All of which isto suggest that the issue of who is homosexual or in
what this homosexuality consists (an act, a state of mind, etc.) is not
an external question but one central to the on-going process of naming
and constructing homosexuality.
My favorite recent example of denial--which also speaks to questions
not about the representation of homosexuality but about its social
construction--is as follows:
> One
> guy putting his penis in another guy's anus does not mean it is homosexual
> sex.
Then what is? To be fair, the author differentiates rape from sex. But my
point in my earlier post was that this image has little to do with homo-
sexuality as, for example, I myself live it, but it has everything to do
with the culture's obsession with masculinity, male pride and violence--
which are very much central for Tarantino. This image of gay sex (if not
of gays) is significant not for what it says about gays--it says
nothing--but it's very significant for what it says about homophobia,
which is not the same thing as saying the film itself or the director
are homophobic.
The read-it-as-you-like-it criticism continues:
> As for race in Pulp Fiction (at least one person is connecting the two so
> I'll respond here), I think that the race of the different characters is
> highly insignificant. You can read whatever you want to into the image of a
> southern white man raping a black man but that depends on what you bring to
> it, not on what is there or intended.
While I would admit that different viewers bring different responses, this
hardly excuses us from analyzing what the film DOES present us by throwing
up our hands and shouting "Whatever!"

* [Problem set]:
1. Copy the post on Pulp Fiction between "The read-it-as-you-like-it criticism" and "there or intended.", inclusive.
2. Substitute "flask" for "beaker" in the records between the line holding "interrogative volume, beaker, in" and the end of the records, inclusive, and give back only those lines with nothing else changed. Leave the pictures out.
The records that follow bear no relation to the post.

* [Stored data entries]:
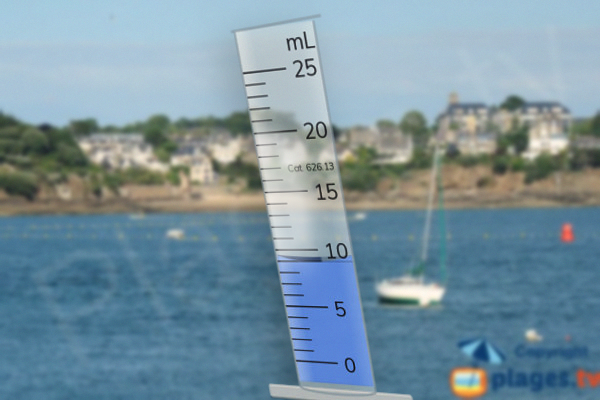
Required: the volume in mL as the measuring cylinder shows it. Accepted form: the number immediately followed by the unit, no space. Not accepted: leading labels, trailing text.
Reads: 9mL
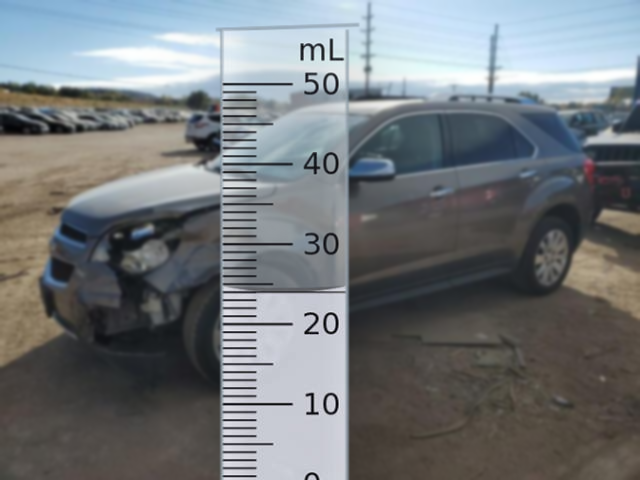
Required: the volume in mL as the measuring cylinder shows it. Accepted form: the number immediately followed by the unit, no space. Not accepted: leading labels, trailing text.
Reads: 24mL
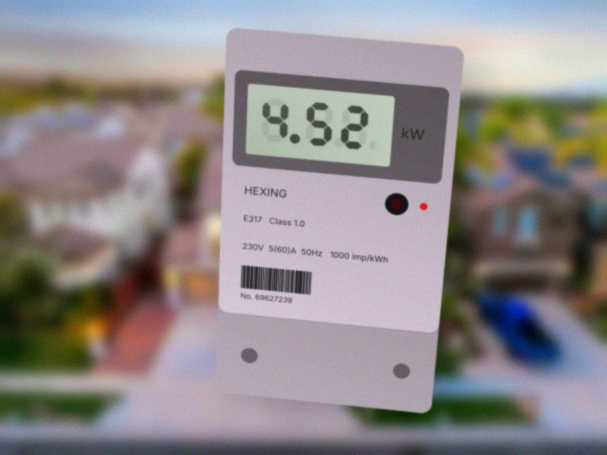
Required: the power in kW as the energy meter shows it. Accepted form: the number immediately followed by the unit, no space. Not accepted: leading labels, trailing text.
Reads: 4.52kW
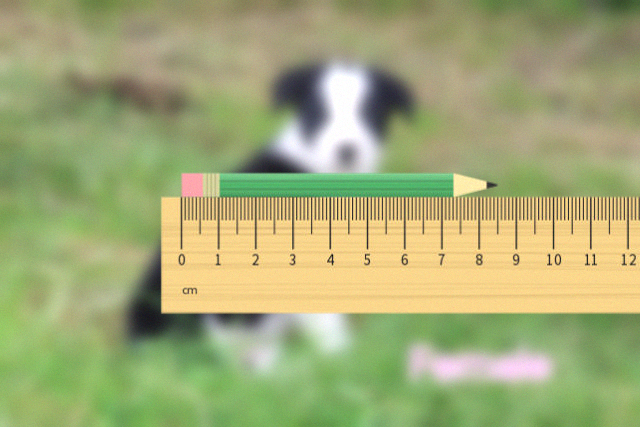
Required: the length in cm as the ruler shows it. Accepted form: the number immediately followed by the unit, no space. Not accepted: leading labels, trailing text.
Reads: 8.5cm
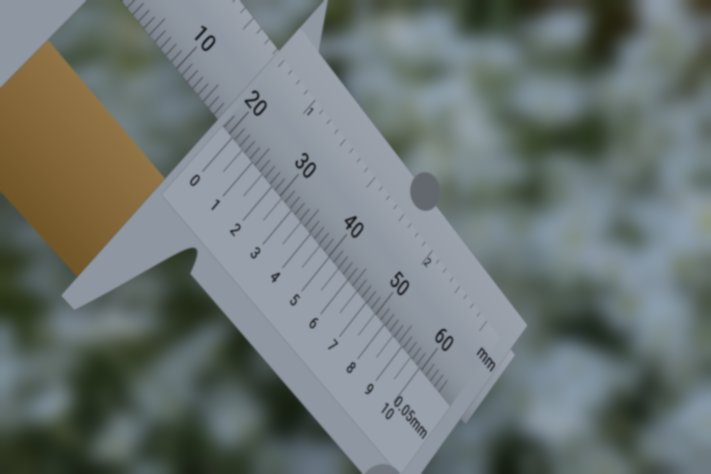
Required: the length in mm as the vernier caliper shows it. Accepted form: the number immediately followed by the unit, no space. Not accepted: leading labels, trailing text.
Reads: 20.6mm
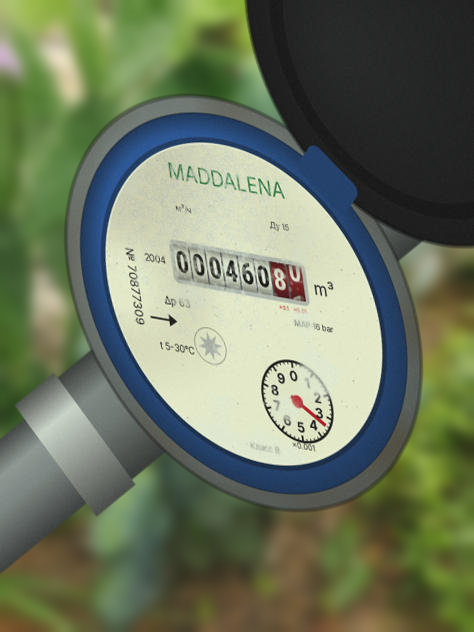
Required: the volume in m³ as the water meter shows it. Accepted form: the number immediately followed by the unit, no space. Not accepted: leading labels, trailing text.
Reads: 460.803m³
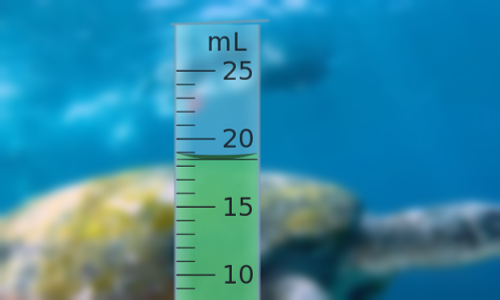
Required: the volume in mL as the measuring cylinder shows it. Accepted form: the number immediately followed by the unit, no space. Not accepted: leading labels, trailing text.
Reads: 18.5mL
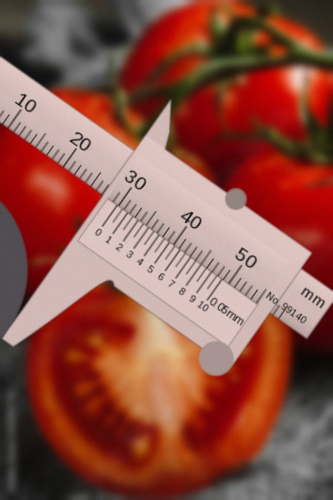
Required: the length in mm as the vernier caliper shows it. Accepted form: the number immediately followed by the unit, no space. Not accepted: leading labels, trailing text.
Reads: 29.8mm
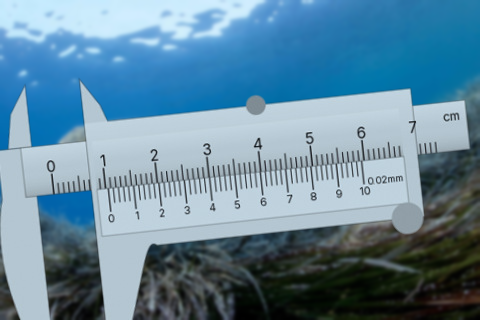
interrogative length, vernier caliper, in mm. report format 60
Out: 10.5
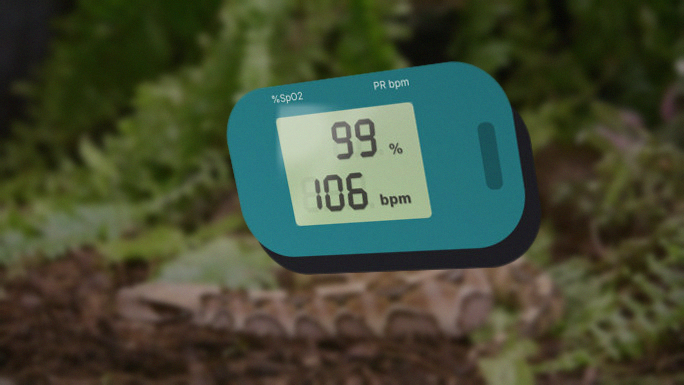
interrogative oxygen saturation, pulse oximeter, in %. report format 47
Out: 99
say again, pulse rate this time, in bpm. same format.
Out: 106
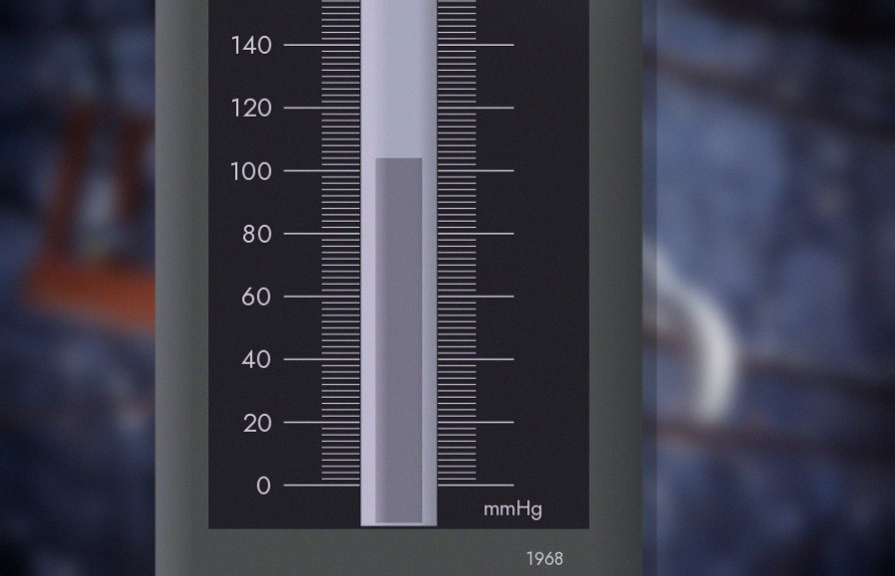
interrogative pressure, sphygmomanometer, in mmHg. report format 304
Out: 104
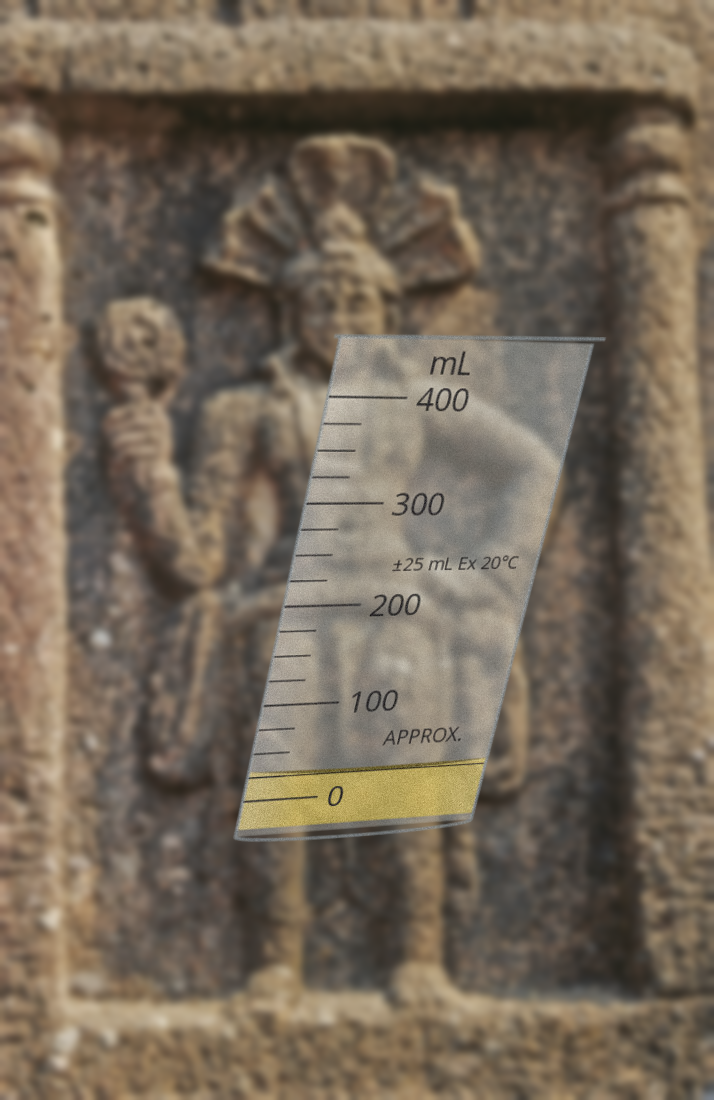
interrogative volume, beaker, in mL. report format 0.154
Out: 25
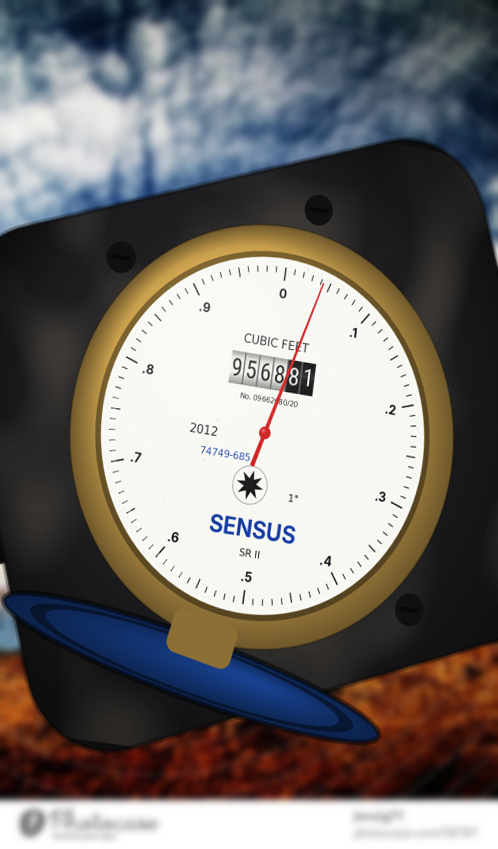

* [Answers by item number]:
1.
The read-it-as-you-like-it criticism continues:
> As for race in Pulp Fiction (at least one person is connecting the two so
> I'll respond here), I think that the race of the different characters is
> highly insignificant. You can read whatever you want to into the image of a
> southern white man raping a black man but that depends on what you bring to
> it, not on what is there or intended.

2.
interrogative volume, flask, in mL. report format 0.154
Out: 25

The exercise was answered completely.